Two phase algorithm:
(1) the algorithm counts occurrence of items (attribute-value pairs) in the dataset, and stores them to 'header table'. 
(2) it builds the FP-tree structure by inserting instances. Items in each instance have to be sorted by descending order of their frequency in the dataset, so that the tree can be processed quickly. Items in each instance that do not meet minimum coverage threshold are discarded.



Orange add-on for enumerating frequent itemsets and association rules mining.

Documentation: http://orange3-associate.readthedocs.org/


In [0]:
!pip install -U Orange3-Associate
!pip install -U Orange3

We can try it with a larger and more real-world database of categorical values.

The zoo dataset is from UCI repository. https://archive.ics.uci.edu/ml/datasets/zoo

In [0]:
from orangecontrib.associate.fpgrowth import *

import Orange
data = Orange.data.Table('zoo')
data

We need to transform the data into a usable form for Orange3, we  perform a one-hot transformation.

In [0]:
X, mapping = OneHot.encode(data, include_class=True)
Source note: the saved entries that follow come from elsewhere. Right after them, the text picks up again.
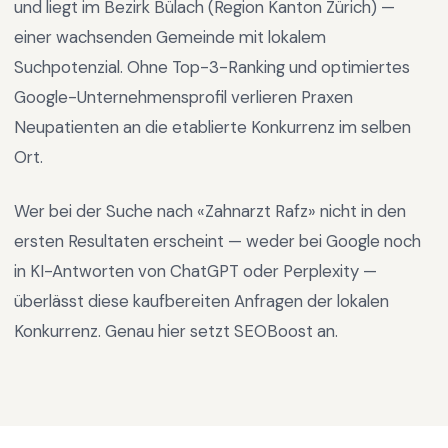
und liegt im
Bezirk Bülach
(Region
Kanton Zürich
) —
einer wachsenden Gemeinde mit lokalem
Suchpotenzial
.
Ohne Top-3-Ranking und optimiertes
Google-Unternehmensprofil verlieren Praxen
Neupatienten an die etablierte Konkurrenz im selben
Ort.
Wer bei der Suche nach «
Zahnarzt Rafz
» nicht in den
ersten Resultaten erscheint — weder bei Google noch
in KI-Antworten von ChatGPT oder Perplexity —
überlässt diese kaufbereiten Anfragen der lokalen
Konkurrenz. Genau hier setzt SEOBoost an.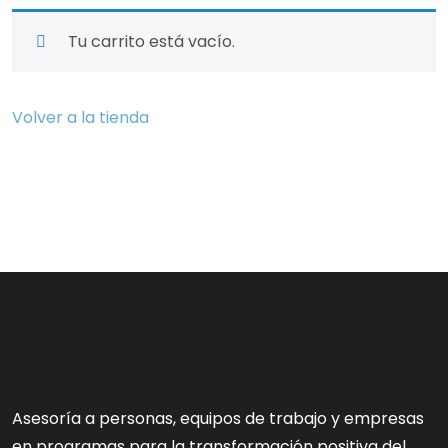
Tu carrito está vacío.
Volver a la tienda
Asesoría a personas, equipos de trabajo y empresas
en programas para la transformación positiva del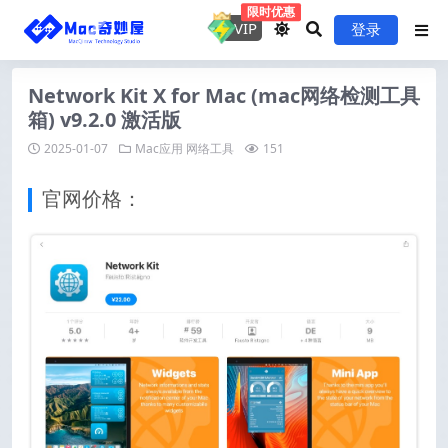
限时优惠
VIP
登录
Network Kit X for Mac (mac网络检测工具
箱) v9.2.0 激活版
2025-01-07
Mac应用
网络工具
151
官网价格：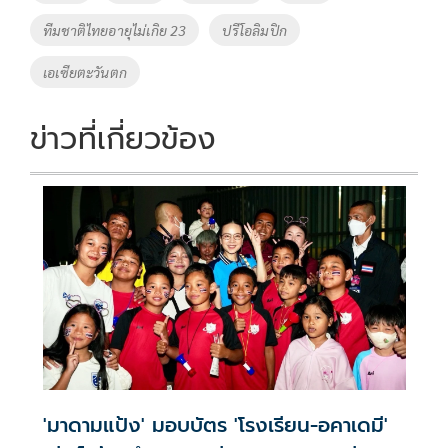
o
n
ทีมชาติไทยอายุไม่เกิย 23
ปรีโอลิมปิก
k
k
เอเซียตะวันตก
ข่าวที่เกี่ยวข้อง
'มาดามแป้ง' มอบบัตร 'โรงเรียน-อคาเดมี'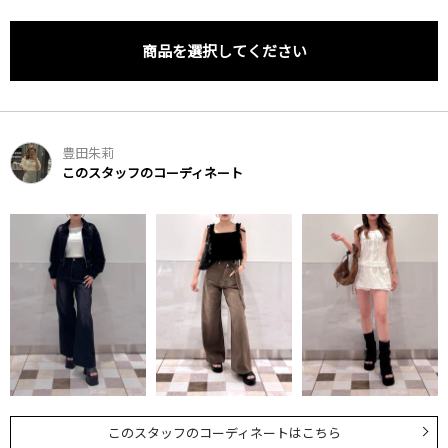
商品を選択してください
豊田朱莉
このスタッフのコーディネート
このスタッフのコーディネートはこちら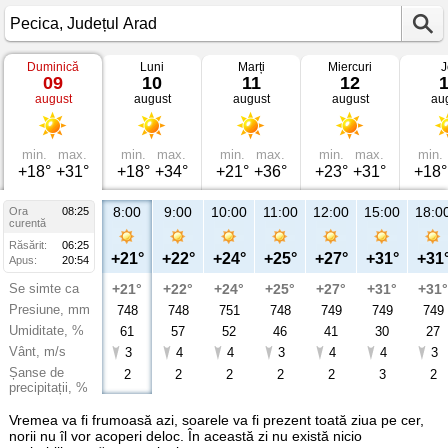
Duminică
Luni
Marți
Miercuri
J
Vremea
09
10
11
12
în
august
august
august
august
au
Pecica
Județul
Arad
min.
max.
min.
max.
min.
max.
min.
max.
min.
+18°
+31°
+18°
+34°
+21°
+36°
+23°
+31°
+18°
8:00
9:00
10:00
11:00
12:00
15:00
18:0
Ora
08:25
curentă
Răsărit:
06:25
+21°
+22°
+24°
+25°
+27°
+31°
+31
Apus:
20:54
Se simte ca
+21°
+22°
+24°
+25°
+27°
+31°
+31°
Presiune, mm
748
748
751
748
749
749
749
Umiditate, %
61
57
52
46
41
30
27
Vânt, m/s
3
4
4
3
4
4
3
Șanse de
2
2
2
2
2
3
2
precipitații, %
Vremea va fi frumoasă azi, soarele va fi prezent toată ziua pe cer,
norii nu îl vor acoperi deloc. În această zi nu există nicio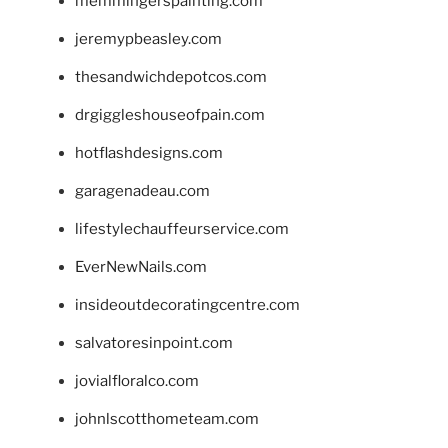
memmingerspainting.com
jeremypbeasley.com
thesandwichdepotcos.com
drgiggleshouseofpain.com
hotflashdesigns.com
garagenadeau.com
lifestylechauffeurservice.com
EverNewNails.com
insideoutdecoratingcentre.com
salvatoresinpoint.com
jovialfloralco.com
johnlscotthometeam.com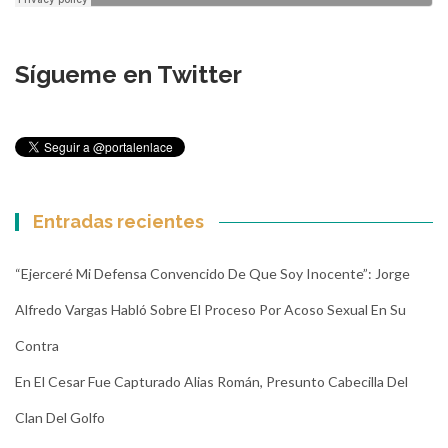
Sígueme en Twitter
Entradas recientes
“Ejerceré Mi Defensa Convencido De Que Soy Inocente”: Jorge
Alfredo Vargas Habló Sobre El Proceso Por Acoso Sexual En Su
Contra
En El Cesar Fue Capturado Alias Román, Presunto Cabecilla Del
Clan Del Golfo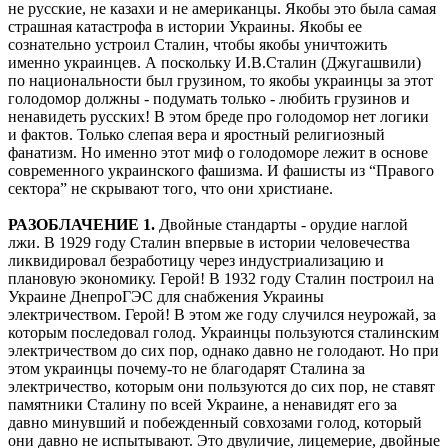
не русские, не казахи и не американцы. Якобы это была самая
страшная катастрофа в истории Украины. Якобы ее
сознательно устроил Сталин, чтобы якобы уничтожить
именно украинцев. А поскольку И.В.Сталин (Джугашвили)
по национальности был грузином, то якобы украинцы за этот
голодомор должны - подумать только - любить грузинов и
ненавидеть русских! В этом бреде про голодомор нет логики
и фактов. Только слепая вера и яростный религиозный
фанатизм. Но именно этот миф о голодоморе лежит в основе
современного украинского фашизма. И фашисты из “Правого
сектора” не скрывают того, что они христиане.
РАЗОБЛАЧЕНИЕ 1.
Двойные стандарты - орудие наглой
лжи. В 1929 году Сталин впервые в истории человечества
ликвидировал безработицу через индустриализацию и
плановую экономику. Герой! В 1932 году Сталин построил на
Украине ДнепроГЭС для снабжения Украины
электричеством. Герой! В этом же году случился неурожай, за
которым последовал голод. Украинцы пользуются сталинским
электричеством до сих пор, однако давно не голодают. Но при
этом украинцы почему-то не благодарят Сталина за
электричество, которым они пользуются до сих пор, не ставят
памятники Сталину по всей Украине, а ненавидят его за
давно минувший и побежденный совхозами голод, который
они давно не испытывают. Это двуличие, лицемерие, двойные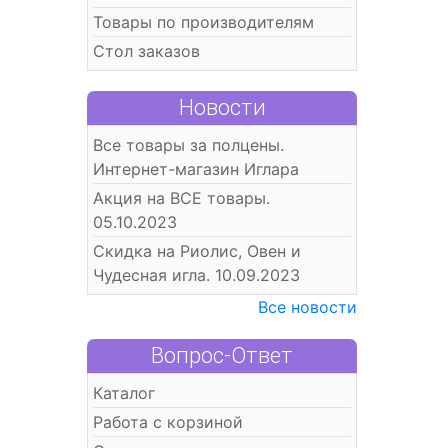
Товары по производителям
Стол заказов
Новости
Все товары за полцены.
Интернет-магазин Иглара
Акция на ВСЕ товары.
05.10.2023
Скидка на Риолис, Овен и
Чудесная игла. 10.09.2023
Все новости
Вопрос-Ответ
Каталог
Работа с корзиной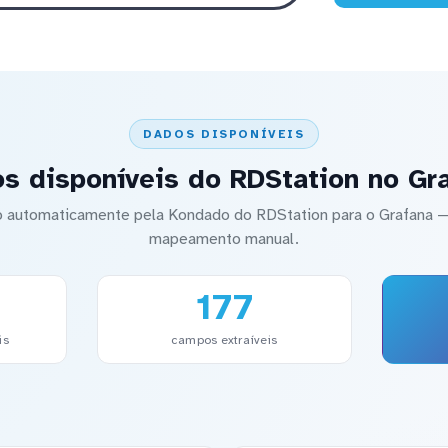
DADOS DISPONÍVEIS
s disponíveis do RDStation no Gr
do automaticamente pela Kondado do RDStation para o Grafana
mapeamento manual.
177
is
campos extraíveis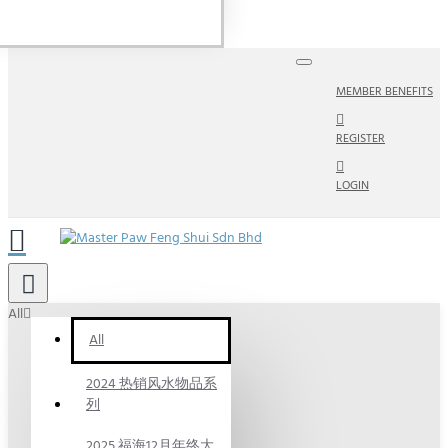
MEMBER BENEFITS
REGISTER
LOGIN
All
All
2024 热销风水物品系
列
2025 福海12月年终大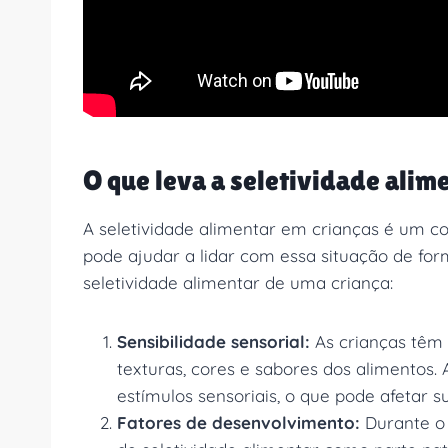
O que leva a seletividade alim
A seletividade alimentar em crianças é um
pode ajudar a lidar com essa situação de for
seletividade alimentar de uma criança:
Sensibilidade sensorial:
As crianças têm 
texturas, cores e sabores dos alimentos.
estímulos sensoriais, o que pode afetar 
Fatores de desenvolvimento:
Durante o 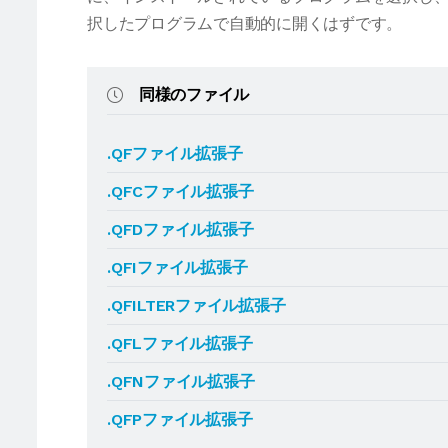
択したプログラムで自動的に開くはずです。
同様のファイル
.QFファイル拡張子
.QFCファイル拡張子
.QFDファイル拡張子
.QFIファイル拡張子
.QFILTERファイル拡張子
.QFLファイル拡張子
.QFNファイル拡張子
.QFPファイル拡張子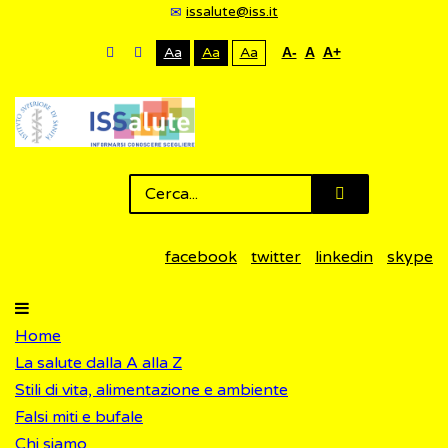
issalute@iss.it
Aa
Aa
Aa
A-
A
A+
facebook
twitter
linkedin
skype
Home
La salute dalla A alla Z
Stili di vita, alimentazione e ambiente
Falsi miti e bufale
Chi siamo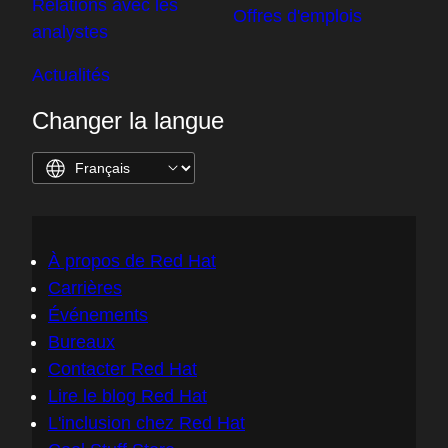
Relations avec les
Offres d'emplois
analystes
Actualités
Changer la langue
À propos de Red Hat
Carrières
Événements
Bureaux
Contacter Red Hat
Lire le blog Red Hat
L'inclusion chez Red Hat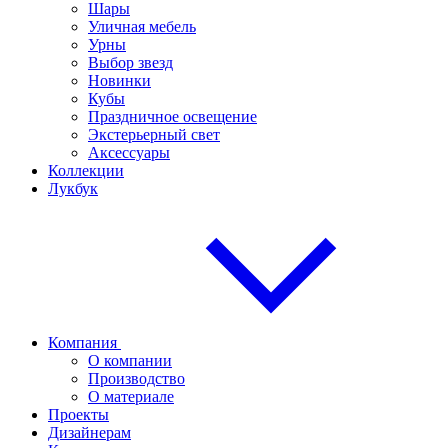
Шары
Уличная мебель
Урны
Выбор звезд
Новинки
Кубы
Праздничное освещение
Экстерьерный свет
Аксессуары
Коллекции
Лукбук
Компания
О компании
Производство
О материале
Проекты
Дизайнерам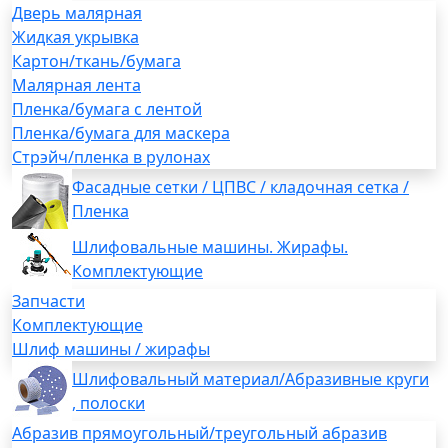
Дверь малярная
Жидкая укрывка
Картон/ткань/бумага
Малярная лента
Пленка/бумага с лентой
Пленка/бумага для маскера
Стрэйч/пленка в рулонах
Фасадные сетки / ЦПВС / кладочная сетка /
Пленка
Шлифовальные машины. Жирафы.
Комплектующие
Запчасти
Комплектующие
Шлиф машины / жирафы
Шлифовальный материал/Абразивные круги
, полоски
Абразив прямоугольный/треугольный абразив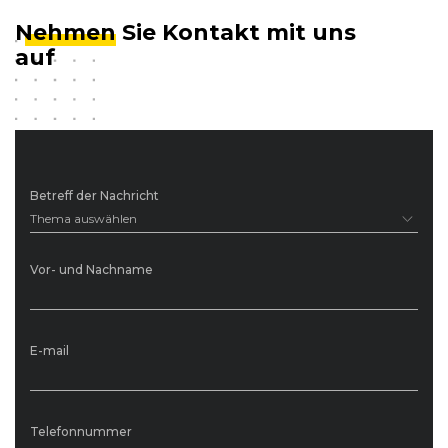
Nehmen
Sie Kontakt mit uns
auf
Betreff der Nachricht
Thema auswählen
Vor- und Nachname
E-mail
Telefonnummer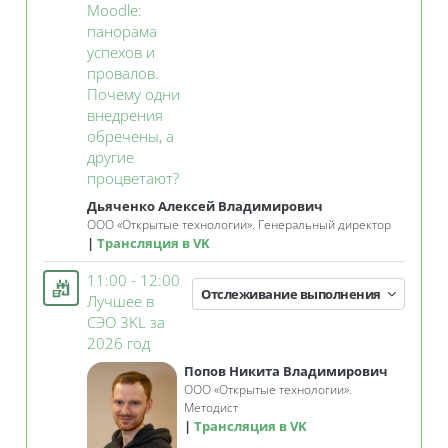
Moodle:
панорама
успехов и
провалов.
Почему одни
внедрения
обречены, а
другие
Занятие 3KL
процветают?
Дьяченко Алексей Владимирович
ООО
«Открытые технологии»
. Генеральный директор
Трансляция в VK
11:00 - 12:00
Отслеживание выполнения
Лучшее в
СЭО 3KL за
Занятие 3KL
2026 год
Попов Никита Владимирович
ООО «Открытые технологии».
Методист
Трансляция в VK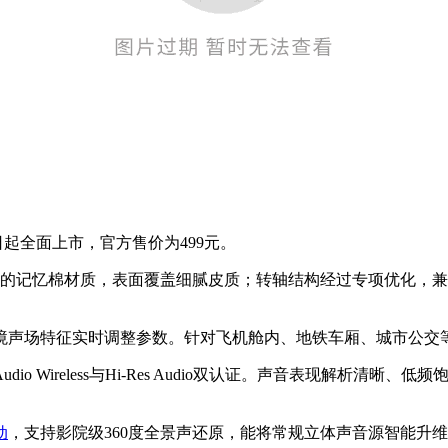
日起全面上市，官方售价为499元。
肤的记忆棉材质，表面覆盖细腻皮质；转轴结构经过专项优化，
境声场特征实时调整参数。针对飞机舱内、地铁车厢、城市公交等
s Audio Wireless与Hi-Res Audio双认证。声音表
动
，支持影院级360度全景声还原，能将常规立体声音源智能升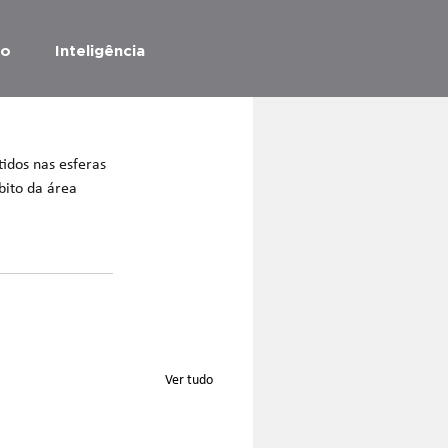
ão
Inteligência
idos nas esferas 
bito da área 
Ver tudo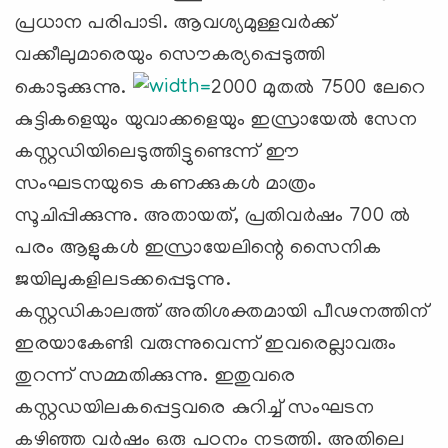
പ്രധാന പരിപാടി. ആവശ്യമുള്ളവര്‍ക്ക്
വക്കീലുമാരെയും സൌകര്യപ്പെടുത്തി
കൊടുക്കുന്നു.
2000 മുതല്‍ 7500 ലേറെ
കുട്ടികളെയും യുവാക്കളെയും ഇസ്രായേല്‍ സേന
കസ്റ്റഡിയിലെടുത്തിട്ടുണ്ടെന്ന് ഈ
സംഘടനയുടെ കണക്കുകള്‍ മാത്രം
സൂചിപ്പിക്കുന്നു. അതായത്, പ്രതിവര്‍ഷം 700 ല്‍
പരം ആളുകള്‍ ഇസ്രായേലിന്റെ സൈനിക
ജയിലുകളിലടക്കപ്പെടുന്നു.
കസ്റ്റഡികാലത്ത് ‍അതിശക്തമായി പീഢനത്തിന്
ഇരയാകേണ്ടി വരുന്നുവെന്ന് ഇവരെല്ലാവരും
തുറന്ന് സമ്മതിക്കുന്നു. ഇതുവരെ
കസ്റ്റഡയിലകപ്പെട്ടവരെ കുറിച്ച് സംഘടന
കഴിഞ്ഞ വര്‍ഷം ഒരു പഠനം നടത്തി. അതിലെ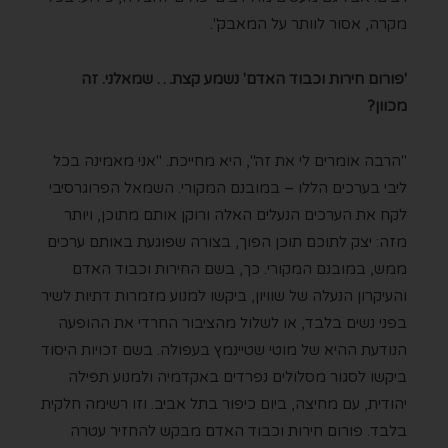
מקרה, אסור לוותר על המאבק".
'פורום חירות וכבוד האדם' נשמע קצת… שמאלני. זה
מכוון?
"הרבה אומרים לי את זה", היא מחייכת. "אני מאמינה בכל
ליבי בערכים הללו – במובנם המקורי. השמאל הפרוגרסיבי
לקח את הערכים הנעלים האלה ורוקן אותם מתוכן, ויותר
מזה: יצק לתוכם תוכן הפוך, בצורה שפוגעת באותם ערכים
ממש, במובנם המקורי. כך, בשם החירות וכבוד האדם
והעיקרון הנעלה של שוויון, ביקשו למנוע מזמרות דתיות לשיר
בפני נשים בלבד, או לשלול מהציבור החרדי את ההופעה
הנודעת ההיא של מוטי שטיינמץ בעפולה. בשם זכויות היסוד
ביקשו לסגור מסלולים נפרדים באקדמיה ולמנוע תפילה
יהודית, עם מחיצה, ביום כיפור בתל אביב. וזו רשימה חלקית
בלבד. פורום חירות וכבוד האדם מבקש להחזיר עטרה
We want itemsets with minimum support of 40% support.

In [0]:
itemsets = dict(frequent_itemsets(X, .4))
len(itemsets)

The transaction-coded items corresponding to class values are.

In [0]:
class_items = {item
...                for item, var, _ in OneHot.decode(mapping, data, mapping)
...                if var is data.domain.class_var}

sorted(class_items)

That makes sense as our class variable has seven values.

In [0]:
data.domain.class_var.values

Now we can generate all association rules that have consequent equal to one of the class values and rules have a minimum confidence of 80% confidence.

In [0]:
rules = [(P, Q, supp, conf)
...          for P, Q, supp, conf in association_rules(itemsets, .8)
...          if len(Q) == 1 and Q & class_items]
len(rules)

In [0]:
rules

To make them more helpful, we can use mapping to transform the rules’ items back into table domain values, e.g. for first ten rules.

In [0]:
names = {item: '{}={}'.format(var.name, val)
...          for item, var, val in OneHot.decode(mapping, data, mapping)}
for ante, cons, supp, conf in rules[:10]:
...     print(', '.join(names[i] for i in ante), '-->',
...           names[next(iter(cons))],
...           '(supp: {}, conf: {})'.format(supp, conf))

**Question 1:**
What happens when you change the minmum support value? Try increasing and decreasing it? Are the results what you expected?  You may use the snippet of code below to help answer these questions.

**Question 2: **
What happens when you change the minmum support value? Try increasing and decreasing it? Are the results what you expected?


**Question 3: **
In association rules normally the consequent does not require you to have a specified class value. In the example above we have constrained the problems such that the consequent is of size 1 with a specific class. If you remove this constraint what happens?

In [0]:
itemsetLength = list()
minsupLength = list()
for i in range (1, 10):
  minsup = i*0.10
  
  itemsets = dict(frequent_itemsets(X, minsup))
  itemsetLength.append(len(itemsets))
  minsupLength.append(minsup)

  
import matplotlib.pyplot as plt
plt.plot(minsupLength, itemsetLength, 'ro')
plt.ylabel('number of itemset')
plt.xlabel('minsup')
plt.show()